- Required work
Reproduce the records word for word, from the first line to the line containing "Instruction: Parse this".

- Provided entries

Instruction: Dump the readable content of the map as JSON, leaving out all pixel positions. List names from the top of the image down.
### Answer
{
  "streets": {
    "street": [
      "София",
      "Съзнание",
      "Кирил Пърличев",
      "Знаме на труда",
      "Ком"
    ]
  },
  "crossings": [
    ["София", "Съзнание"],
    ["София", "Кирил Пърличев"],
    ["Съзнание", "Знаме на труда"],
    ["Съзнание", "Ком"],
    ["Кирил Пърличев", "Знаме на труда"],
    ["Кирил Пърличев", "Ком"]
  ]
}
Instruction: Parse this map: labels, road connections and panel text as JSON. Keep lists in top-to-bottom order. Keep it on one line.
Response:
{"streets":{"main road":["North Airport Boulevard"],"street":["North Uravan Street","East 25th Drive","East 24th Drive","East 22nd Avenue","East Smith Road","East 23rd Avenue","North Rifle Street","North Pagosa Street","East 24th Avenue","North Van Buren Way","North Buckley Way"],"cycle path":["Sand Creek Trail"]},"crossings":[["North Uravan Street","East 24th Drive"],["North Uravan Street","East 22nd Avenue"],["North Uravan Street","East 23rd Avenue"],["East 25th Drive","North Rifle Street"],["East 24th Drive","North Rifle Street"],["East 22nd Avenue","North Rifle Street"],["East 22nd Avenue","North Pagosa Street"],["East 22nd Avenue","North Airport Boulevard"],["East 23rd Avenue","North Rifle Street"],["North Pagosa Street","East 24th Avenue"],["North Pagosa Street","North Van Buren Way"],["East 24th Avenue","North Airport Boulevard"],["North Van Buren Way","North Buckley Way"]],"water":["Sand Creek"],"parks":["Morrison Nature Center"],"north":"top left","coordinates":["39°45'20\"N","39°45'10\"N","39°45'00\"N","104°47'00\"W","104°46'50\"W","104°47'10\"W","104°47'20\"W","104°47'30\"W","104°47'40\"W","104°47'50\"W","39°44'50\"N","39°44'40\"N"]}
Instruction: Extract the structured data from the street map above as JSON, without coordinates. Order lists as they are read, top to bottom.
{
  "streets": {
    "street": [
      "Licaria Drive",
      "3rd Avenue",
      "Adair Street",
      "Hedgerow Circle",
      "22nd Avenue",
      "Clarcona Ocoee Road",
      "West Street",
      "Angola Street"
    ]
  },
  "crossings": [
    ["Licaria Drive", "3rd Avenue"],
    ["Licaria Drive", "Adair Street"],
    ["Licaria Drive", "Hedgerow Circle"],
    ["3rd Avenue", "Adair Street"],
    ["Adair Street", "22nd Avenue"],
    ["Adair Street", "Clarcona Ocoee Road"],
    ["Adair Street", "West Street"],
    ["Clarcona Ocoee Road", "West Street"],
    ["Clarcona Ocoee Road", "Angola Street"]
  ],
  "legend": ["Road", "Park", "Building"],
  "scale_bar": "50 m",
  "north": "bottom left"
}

- Task response
Instruction: Dump the readable content of the map as JSON, leaving out all pixel positions. List names from the top of the image down.
### Answer
{
  "streets": {
    "street": [
      "София",
      "Съзнание",
      "Кирил Пърличев",
      "Знаме на труда",
      "Ком"
    ]
  },
  "crossings": [
    ["София", "Съзнание"],
    ["София", "Кирил Пърличев"],
    ["Съзнание", "Знаме на труда"],
    ["Съзнание", "Ком"],
    ["Кирил Пърличев", "Знаме на труда"],
    ["Кирил Пърличев", "Ком"]
  ]
}
Instruction: Parse this map: labels, road connections and panel text as JSON. Keep lists in top-to-bottom order. Keep it on one line.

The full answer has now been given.